Im Laufe des Jahrhunderts gingen - über die jüngeren
Söhne - zahlreiche Dynastien aus dem Königshaus hervor. Hier
seien nur die von den KAPETINGERN direkter
Linie abstammenden Fürstenfamilien genannt:
Herzöge von Burgund kapetingischer
Abstammung
(Robert I., Sohn
Roberts
des Frommen)
Grafen von Vermandois (Hugo
der Große, Sohn von Heinrich
I.)
Herren von Courtenay (Peter,
Sohn Ludwigs VIII. [Richtig: Ludwig
VI.])
Grafen von Anjou/Könige von Sizilien (Karl,
Graf von Anjou, Sohn von Ludwig VIII.)
Herren, später Herzöge von Bourbon (Robert,
Graf von Clermont, Sohn von Ludwig
dem Heiligen)
Grafen von Valois (Karl,
Graf von Valois, Sohn von Philipp III.)
In dieser Auzählung sind noch nicht einmal die durch
weitere Verzweigungen entstandenen Dynastien - wie das Königshaus
von Portugal, die AVIS - erwähnt
[Es fehlen auch die
Grafen von Artois (Robert,
Sohn Ludwigs VIII.)
Grafen von Dreux (Robert,
Sohn von Ludwig VI.)
die Grafen von Evreux (Ludwig,
Sohn Philipps III. und die
Herzöge der Bretagne (Peter
Mauclerc, Urenkel von Ludwig VI. und
Sohn von Robert II., Graf von Dreux].
Angesichts der Bedeutung der genealogischen Vorstellungen im Mittelalter
muß davon ausgegangen werden, daß das Netz von Verwandtschaftsbeziehungen
eine gewichtige politische Rolle spielte (zum Beispiel Unterstützung
Ludwigs
IX. für die Italienpolitik seines Bruders Karl
von Anjou, deren Bedeutung im einzelnen sich freilich oft schwer
ermessen läßt: Wieweit ist zum Beispiel die Loyalität des
Herzogs von Burgund gegenüber dem König von Frankreich mit der
gemeinsamen Abstammung von den KAPETINGERN
erklärbar?
Seit der Regierung Philipps
II. August und der Einführung des Wappens von Frankreich
(armes de France) ließ sich die Verwandtschaft eines
Fürsten zum König von Frankreich mittels Heraldik sichtbar dokumentieren;
1328 führten eine Reihe von Fürsten (Philipp,
Graf von Valois; Karl, Graf von Alencon;
Philipp,
Graf von Evreux; Karl, Graf von Etampes;
Ludwig von Bourbon und seine Nachkommen; Robert,
Graf von Artois und seine Mutter Mahaut;
Robert,
Königs von Neapel, sowie seine Söhne Philipp,
Fürst von Tarent, und Johann,
Herzog von Durazzo) die königliche Lilie im Wappen.
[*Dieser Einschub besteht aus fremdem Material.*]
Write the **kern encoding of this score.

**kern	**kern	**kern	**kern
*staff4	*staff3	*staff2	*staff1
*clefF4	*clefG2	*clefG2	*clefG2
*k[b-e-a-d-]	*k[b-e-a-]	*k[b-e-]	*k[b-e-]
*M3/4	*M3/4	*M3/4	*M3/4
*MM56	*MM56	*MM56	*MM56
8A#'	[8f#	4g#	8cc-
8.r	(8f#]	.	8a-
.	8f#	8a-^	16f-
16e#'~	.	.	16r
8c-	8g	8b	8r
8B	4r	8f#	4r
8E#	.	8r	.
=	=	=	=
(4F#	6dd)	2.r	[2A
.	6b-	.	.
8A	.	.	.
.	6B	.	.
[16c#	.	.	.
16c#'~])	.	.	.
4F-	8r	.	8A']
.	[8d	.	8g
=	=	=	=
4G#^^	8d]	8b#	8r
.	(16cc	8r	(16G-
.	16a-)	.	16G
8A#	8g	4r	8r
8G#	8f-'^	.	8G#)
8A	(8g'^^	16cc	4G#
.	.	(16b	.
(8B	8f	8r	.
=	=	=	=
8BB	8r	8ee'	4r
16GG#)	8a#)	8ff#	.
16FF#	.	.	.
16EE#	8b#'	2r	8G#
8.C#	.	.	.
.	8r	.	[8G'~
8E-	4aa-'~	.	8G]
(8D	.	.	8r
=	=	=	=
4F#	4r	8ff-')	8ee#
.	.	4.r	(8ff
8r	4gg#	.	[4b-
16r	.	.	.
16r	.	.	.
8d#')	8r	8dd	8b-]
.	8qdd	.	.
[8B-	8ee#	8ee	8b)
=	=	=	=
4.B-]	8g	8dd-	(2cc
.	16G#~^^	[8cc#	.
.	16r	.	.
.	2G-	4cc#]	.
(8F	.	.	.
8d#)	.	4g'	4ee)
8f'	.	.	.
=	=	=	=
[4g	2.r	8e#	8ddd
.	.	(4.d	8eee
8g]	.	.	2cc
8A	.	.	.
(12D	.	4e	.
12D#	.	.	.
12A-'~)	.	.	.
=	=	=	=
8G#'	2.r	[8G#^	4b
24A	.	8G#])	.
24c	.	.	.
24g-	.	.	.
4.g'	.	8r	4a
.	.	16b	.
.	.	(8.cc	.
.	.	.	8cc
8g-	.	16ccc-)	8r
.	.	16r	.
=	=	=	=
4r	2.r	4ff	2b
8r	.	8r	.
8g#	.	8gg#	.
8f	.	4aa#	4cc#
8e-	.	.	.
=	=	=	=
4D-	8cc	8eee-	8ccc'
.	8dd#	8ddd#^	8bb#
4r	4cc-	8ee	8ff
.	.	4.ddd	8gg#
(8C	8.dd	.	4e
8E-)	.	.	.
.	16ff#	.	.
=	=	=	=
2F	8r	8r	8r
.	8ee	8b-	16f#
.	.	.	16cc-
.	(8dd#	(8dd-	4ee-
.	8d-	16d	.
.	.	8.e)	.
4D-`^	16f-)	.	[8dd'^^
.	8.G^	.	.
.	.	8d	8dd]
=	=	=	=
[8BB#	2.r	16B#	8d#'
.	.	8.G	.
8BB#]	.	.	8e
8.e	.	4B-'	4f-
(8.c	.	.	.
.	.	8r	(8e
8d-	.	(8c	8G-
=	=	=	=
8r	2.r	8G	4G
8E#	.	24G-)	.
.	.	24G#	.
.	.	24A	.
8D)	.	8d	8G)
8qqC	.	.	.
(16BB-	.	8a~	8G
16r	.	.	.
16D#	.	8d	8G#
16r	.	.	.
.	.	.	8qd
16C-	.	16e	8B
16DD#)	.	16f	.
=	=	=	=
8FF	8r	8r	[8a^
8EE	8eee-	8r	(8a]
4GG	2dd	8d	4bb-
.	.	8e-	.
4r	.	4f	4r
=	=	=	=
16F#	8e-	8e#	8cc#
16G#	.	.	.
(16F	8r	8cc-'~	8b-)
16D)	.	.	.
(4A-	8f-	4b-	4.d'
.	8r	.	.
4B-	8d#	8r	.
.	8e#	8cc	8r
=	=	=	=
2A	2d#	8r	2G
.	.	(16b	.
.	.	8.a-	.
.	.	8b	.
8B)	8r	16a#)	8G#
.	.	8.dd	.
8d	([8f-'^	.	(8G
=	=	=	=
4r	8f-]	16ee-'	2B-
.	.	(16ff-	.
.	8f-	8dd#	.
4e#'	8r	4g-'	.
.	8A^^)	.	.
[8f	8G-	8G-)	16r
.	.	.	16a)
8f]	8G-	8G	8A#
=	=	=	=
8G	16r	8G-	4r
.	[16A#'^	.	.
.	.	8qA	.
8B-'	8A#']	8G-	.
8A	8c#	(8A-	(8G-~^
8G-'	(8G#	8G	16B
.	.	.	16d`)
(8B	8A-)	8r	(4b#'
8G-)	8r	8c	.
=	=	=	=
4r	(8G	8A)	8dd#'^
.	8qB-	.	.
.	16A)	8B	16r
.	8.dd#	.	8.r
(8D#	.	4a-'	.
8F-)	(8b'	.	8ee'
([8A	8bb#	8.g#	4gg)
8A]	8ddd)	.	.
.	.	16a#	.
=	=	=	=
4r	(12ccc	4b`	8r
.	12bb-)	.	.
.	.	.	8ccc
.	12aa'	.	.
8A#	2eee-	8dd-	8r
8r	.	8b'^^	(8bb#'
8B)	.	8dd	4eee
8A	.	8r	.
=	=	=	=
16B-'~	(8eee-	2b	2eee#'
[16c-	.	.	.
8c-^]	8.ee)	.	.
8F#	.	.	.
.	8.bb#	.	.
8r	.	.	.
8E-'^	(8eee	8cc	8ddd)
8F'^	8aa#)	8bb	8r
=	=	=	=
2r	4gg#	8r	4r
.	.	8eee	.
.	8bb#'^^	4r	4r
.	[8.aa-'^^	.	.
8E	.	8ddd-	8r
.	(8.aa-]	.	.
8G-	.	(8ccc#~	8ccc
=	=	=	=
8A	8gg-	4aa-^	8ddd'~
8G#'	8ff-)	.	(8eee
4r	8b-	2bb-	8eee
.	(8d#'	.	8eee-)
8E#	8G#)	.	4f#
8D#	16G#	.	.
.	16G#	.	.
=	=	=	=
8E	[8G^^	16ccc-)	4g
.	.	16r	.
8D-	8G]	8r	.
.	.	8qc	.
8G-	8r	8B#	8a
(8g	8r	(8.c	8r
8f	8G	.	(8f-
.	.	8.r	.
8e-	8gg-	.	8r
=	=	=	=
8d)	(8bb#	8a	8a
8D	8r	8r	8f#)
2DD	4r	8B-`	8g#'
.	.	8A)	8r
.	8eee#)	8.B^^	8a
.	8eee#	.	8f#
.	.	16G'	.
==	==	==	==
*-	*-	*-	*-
Doch
tritt die Vorstellung der princes des fleurs de lis erst
säter, im Laufe der letzten Jahrzehnte des 14. Jh., auf. Dessen ungeachtet
gingen die Verwandtschaftsbeziehungen der Könige von Frankreich im
Spätmittelalter weit über den engeren Kreis der KAPETINGER-Genealogie
hinaus; der König nannte die Fürsten der Christenheit seine Brüder
und verteilte die Anrede 'Vetter' (Cousin) freigebig an Fürsten und
Große, mit denen ihm nur entfernte Blutsverwandtschaft verband.